__Direction a__
Set down the passage of the forum thread on giving money toward a son's house purchase that runs between "# Parents Moving" and "first-time home buyers.", inclusive, reproducing it word for word.
--- START Document text ---
# Parents Moving into Son's New House - Most Tax-Efficient Way to Give Money to Son?



## beeKeeper (Mar 13, 2016)

Hello,

My wife and I plan on moving into my son's house once he purchases a new one. I suspect we are not the only ones going down this route as we get older and a bit more fragile.
Thanks to the relatively "inexpensive" house prices in my son's locale and us merging our financial resources, it will likely be a mortgage-free house purchase though my son might need to use a line of credit to pay for the new house until both our houses are sold. 
Our preference would be to not make any more payments than necessary to any lending institutions outside our family after our houses are sold.
None of us are first-time home buyers.
We'd like our son to have majority ownership of the house with my wife and I having a very minor ownership stake.
None of us would have an ownership stake in any other properties.

Thinking of each family members' income tax responsibilities, what would be the most tax-efficient way to give our son money for the house purchase beyond the percentage of our formal ownership stake? 
Would it be as a cash gift, loan, or some other manoeuvre?

Thanks.


----------



## twa2w (Mar 5, 2016)

There is no tax on gifts in Canada. You may face some income tax if you sell stocks to fund the gift if you have a gain on the stocks. If you are talking about paying rent ad him being in a higher tax bracket


----------



## twa2w (Mar 5, 2016)

Oops posted before I finished and edit function does not work on tablet.
If you are talking about rent and son having to pay income tax on ental income, no need. You can give him money as a share of household expenses.
Otherwise you can give him as much money as you want toward the purchase.
How do you intend to register title. Joint tenants or tenants in common. Are there other heirs who would get some portion of of your ownership in the house when you go?


----------



## carverman (Nov 8, 2010)

twa2w said:


> There is no tax on gifts in Canada. You may face some income tax if you sell stocks to fund the gift if you have a gain on the stocks. If you are talking about paying rent ad him being in a higher tax bracket


True , my mother transferred her 50% ownership (joint tenant)stake in my home as a gift for the consideration of the sum of $2 to make it legal for real estate change of title.


----------



## carverman (Nov 8, 2010)

beeKeeper said:


> Hello,
> 
> My wife and I plan on moving into my son's house once he purchases a new one. I suspect we are not the only ones going down this route as we get older and a bit more fragile.
> Thanks to the relatively "inexpensive" house prices in my son's locale and us merging our financial resources, it will likely be a mortgage-free house purchase though my son might need to use a line of credit to pay for the new house until both our houses are sold.
> ...


cash gift is the easiest with no encumbrances..but then if you ever want to get your principle back, there is no legal framework to get it back.
If you wanted to get repaid by your son if he ever sells the house,then some kind of paperwork legally binding would be necessary..
otherwise it is simply a matter of trust within the family. Worse things can happen if the son marries and the wife assumes 50% ownership of the home by
co-habitatiion. On split, the ex wife may not always honour your son's part of the bargain initially arranged with him.
--- END Document text ---
__Direction b__
Output the organism naming listing, from its start through the line holding "family: Physaraceae", inclusive, as a two-column CSV with the headers field and value. Give one row per line, with the field text and its answer each in a single quoted field and any line breaks replaced by spaces.
--- START Data for processing ---
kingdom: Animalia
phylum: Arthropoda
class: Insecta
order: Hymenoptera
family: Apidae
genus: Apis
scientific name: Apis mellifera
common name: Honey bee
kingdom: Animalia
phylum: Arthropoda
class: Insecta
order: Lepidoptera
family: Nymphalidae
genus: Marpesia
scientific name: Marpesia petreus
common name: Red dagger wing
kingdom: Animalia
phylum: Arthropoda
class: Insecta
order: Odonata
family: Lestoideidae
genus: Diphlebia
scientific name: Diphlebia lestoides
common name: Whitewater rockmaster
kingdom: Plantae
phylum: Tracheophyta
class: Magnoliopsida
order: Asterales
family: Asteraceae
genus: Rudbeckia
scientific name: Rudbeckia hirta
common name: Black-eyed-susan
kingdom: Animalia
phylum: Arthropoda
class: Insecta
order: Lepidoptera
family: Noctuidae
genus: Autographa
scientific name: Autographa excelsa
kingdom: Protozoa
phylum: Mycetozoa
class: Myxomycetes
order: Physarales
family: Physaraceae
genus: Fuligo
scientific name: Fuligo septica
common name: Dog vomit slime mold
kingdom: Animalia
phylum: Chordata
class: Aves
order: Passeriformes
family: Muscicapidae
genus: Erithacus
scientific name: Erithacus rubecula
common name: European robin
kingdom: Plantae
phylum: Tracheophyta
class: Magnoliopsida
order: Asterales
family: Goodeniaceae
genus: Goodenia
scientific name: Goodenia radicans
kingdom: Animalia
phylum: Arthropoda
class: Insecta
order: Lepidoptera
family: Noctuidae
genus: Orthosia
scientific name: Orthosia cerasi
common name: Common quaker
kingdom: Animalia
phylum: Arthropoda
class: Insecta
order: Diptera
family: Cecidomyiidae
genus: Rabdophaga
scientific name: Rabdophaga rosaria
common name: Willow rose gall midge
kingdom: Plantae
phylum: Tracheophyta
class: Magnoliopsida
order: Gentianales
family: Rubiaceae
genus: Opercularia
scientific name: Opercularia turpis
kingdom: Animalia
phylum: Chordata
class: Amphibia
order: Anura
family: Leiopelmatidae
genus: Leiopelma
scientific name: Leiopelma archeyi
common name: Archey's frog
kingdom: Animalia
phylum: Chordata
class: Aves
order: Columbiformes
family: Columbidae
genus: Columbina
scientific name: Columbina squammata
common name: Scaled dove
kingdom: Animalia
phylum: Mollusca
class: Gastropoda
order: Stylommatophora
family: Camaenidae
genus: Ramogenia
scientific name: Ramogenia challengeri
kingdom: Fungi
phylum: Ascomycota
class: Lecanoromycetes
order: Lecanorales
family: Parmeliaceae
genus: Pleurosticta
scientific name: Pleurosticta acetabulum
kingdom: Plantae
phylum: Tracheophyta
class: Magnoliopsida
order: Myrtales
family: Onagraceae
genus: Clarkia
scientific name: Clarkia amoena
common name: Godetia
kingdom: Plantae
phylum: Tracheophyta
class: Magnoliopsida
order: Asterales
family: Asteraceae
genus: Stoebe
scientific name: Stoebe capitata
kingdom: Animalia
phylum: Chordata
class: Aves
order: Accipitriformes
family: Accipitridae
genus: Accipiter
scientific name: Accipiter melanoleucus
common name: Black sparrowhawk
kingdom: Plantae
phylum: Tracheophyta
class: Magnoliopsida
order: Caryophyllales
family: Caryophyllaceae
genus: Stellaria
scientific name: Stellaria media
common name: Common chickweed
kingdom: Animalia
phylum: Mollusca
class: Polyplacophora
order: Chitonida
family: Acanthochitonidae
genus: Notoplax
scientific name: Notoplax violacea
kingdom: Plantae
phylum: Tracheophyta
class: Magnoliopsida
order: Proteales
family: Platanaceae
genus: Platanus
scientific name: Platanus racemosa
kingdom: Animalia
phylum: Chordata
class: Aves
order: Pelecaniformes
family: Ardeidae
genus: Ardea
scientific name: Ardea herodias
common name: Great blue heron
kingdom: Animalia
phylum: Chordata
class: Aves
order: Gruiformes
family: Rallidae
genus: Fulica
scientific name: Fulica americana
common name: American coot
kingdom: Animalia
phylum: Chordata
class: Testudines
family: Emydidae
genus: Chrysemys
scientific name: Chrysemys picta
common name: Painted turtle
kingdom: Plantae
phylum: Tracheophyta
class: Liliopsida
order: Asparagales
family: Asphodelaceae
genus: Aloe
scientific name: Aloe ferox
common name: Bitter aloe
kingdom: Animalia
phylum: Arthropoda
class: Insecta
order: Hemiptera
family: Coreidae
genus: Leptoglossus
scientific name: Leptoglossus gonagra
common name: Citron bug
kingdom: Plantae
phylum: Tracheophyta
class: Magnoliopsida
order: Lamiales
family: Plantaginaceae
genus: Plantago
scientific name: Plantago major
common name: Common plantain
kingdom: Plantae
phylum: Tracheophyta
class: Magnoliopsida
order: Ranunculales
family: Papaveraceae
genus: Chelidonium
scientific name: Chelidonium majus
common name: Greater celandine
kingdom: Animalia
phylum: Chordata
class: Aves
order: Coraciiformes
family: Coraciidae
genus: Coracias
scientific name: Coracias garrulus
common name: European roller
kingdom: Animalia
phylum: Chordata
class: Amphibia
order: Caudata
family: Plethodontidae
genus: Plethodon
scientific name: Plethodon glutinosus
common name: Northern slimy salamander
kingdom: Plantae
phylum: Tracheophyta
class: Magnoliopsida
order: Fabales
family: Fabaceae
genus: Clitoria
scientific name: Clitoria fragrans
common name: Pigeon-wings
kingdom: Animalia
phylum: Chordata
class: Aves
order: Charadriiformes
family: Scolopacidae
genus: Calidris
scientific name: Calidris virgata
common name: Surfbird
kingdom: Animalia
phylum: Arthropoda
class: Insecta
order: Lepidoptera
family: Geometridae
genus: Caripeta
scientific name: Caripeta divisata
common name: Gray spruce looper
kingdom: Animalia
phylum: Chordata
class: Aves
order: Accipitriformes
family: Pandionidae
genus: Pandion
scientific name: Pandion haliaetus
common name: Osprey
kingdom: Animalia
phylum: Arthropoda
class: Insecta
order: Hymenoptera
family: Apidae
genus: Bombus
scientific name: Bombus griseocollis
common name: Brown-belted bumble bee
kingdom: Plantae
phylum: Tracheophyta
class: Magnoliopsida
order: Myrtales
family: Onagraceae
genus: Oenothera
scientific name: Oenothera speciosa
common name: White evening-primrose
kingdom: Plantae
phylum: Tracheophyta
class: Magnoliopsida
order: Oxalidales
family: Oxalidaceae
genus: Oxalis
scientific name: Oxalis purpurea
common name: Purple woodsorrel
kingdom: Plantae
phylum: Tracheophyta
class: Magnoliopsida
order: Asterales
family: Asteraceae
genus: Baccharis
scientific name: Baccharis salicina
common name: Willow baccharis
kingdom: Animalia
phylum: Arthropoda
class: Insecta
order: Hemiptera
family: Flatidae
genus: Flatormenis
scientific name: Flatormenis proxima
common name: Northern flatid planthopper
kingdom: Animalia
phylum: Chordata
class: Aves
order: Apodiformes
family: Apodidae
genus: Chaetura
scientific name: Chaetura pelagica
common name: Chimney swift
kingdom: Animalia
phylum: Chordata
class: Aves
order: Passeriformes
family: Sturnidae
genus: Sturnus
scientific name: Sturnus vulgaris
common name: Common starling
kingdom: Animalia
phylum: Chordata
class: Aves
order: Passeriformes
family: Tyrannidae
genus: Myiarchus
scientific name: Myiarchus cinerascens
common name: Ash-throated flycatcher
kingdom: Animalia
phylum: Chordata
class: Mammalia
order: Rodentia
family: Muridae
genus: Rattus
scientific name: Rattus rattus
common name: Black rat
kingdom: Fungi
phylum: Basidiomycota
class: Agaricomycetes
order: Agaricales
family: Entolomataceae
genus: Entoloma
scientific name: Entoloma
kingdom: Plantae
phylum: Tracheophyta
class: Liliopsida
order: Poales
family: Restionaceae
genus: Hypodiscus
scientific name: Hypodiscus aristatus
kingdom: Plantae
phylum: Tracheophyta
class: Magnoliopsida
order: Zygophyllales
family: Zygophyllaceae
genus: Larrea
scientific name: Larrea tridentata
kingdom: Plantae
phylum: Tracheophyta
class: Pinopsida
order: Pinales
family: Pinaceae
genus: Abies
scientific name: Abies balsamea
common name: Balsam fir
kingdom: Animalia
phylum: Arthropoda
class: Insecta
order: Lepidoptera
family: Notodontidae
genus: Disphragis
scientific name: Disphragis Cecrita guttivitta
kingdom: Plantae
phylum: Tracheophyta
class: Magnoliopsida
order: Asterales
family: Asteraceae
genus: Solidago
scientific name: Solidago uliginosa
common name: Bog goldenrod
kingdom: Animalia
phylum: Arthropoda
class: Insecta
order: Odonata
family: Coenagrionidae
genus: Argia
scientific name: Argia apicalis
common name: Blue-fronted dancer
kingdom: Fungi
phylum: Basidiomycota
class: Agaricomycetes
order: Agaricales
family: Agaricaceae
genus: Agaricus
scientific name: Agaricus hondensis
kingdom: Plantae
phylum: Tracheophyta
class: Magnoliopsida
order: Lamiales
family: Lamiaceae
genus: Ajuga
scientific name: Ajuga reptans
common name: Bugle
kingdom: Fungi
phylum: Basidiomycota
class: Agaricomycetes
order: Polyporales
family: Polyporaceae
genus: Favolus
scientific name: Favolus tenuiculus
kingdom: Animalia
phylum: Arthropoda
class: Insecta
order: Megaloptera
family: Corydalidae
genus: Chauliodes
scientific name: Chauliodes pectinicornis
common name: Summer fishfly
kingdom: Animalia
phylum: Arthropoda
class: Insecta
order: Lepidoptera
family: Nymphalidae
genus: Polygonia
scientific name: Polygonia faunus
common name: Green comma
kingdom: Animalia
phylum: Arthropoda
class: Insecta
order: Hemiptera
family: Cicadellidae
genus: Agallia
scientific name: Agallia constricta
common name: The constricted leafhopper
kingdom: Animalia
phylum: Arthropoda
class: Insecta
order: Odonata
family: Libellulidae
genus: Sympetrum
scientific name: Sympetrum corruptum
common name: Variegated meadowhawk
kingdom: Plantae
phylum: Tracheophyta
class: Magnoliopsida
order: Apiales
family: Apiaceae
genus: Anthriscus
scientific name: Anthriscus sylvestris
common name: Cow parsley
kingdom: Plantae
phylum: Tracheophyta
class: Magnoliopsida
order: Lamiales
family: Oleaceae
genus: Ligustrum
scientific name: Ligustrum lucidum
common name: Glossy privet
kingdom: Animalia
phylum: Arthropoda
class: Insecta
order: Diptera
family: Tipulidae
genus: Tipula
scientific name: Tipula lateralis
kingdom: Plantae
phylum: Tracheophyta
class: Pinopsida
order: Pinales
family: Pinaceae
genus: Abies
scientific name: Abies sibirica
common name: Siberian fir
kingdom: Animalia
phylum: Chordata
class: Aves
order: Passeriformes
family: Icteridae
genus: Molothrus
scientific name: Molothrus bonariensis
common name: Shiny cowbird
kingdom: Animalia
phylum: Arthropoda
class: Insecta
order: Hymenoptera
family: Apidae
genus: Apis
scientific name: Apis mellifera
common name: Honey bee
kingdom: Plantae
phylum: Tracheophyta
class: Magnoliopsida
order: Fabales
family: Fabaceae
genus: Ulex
--- END Data for processing ---
__Written answer a__
# Parents Moving into Son's New House - Most Tax-Efficient Way to Give Money to Son?



## beeKeeper (Mar 13, 2016)

Hello,

My wife and I plan on moving into my son's house once he purchases a new one. I suspect we are not the only ones going down this route as we get older and a bit more fragile.
Thanks to the relatively "inexpensive" house prices in my son's locale and us merging our financial resources, it will likely be a mortgage-free house purchase though my son might need to use a line of credit to pay for the new house until both our houses are sold. 
Our preference would be to not make any more payments than necessary to any lending institutions outside our family after our houses are sold.
None of us are first-time home buyers.

__Written answer b__
field,value
"kingdom:","Animalia"
"phylum:","Arthropoda"
"class:","Insecta"
"order:","Hymenoptera"
"family:","Apidae"
"genus:","Apis"
"scientific name:","Apis mellifera"
"common name:","Honey bee"
"kingdom:","Animalia"
"phylum:","Arthropoda"
"class:","Insecta"
"order:","Lepidoptera"
"family:","Nymphalidae"
"genus:","Marpesia"
"scientific name:","Marpesia petreus"
"common name:","Red dagger wing"
"kingdom:","Animalia"
"phylum:","Arthropoda"
"class:","Insecta"
"order:","Odonata"
"family:","Lestoideidae"
"genus:","Diphlebia"
"scientific name:","Diphlebia lestoides"
"common name:","Whitewater rockmaster"
"kingdom:","Plantae"
"phylum:","Tracheophyta"
"class:","Magnoliopsida"
"order:","Asterales"
"family:","Asteraceae"
"genus:","Rudbeckia"
"scientific name:","Rudbeckia hirta"
"common name:","Black-eyed-susan"
"kingdom:","Animalia"
"phylum:","Arthropoda"
"class:","Insecta"
"order:","Lepidoptera"
"family:","Noctuidae"
"genus:","Autographa"
"scientific name:","Autographa excelsa"
"kingdom:","Protozoa"
"phylum:","Mycetozoa"
"class:","Myxomycetes"
"order:","Physarales"
"family:","Physaraceae"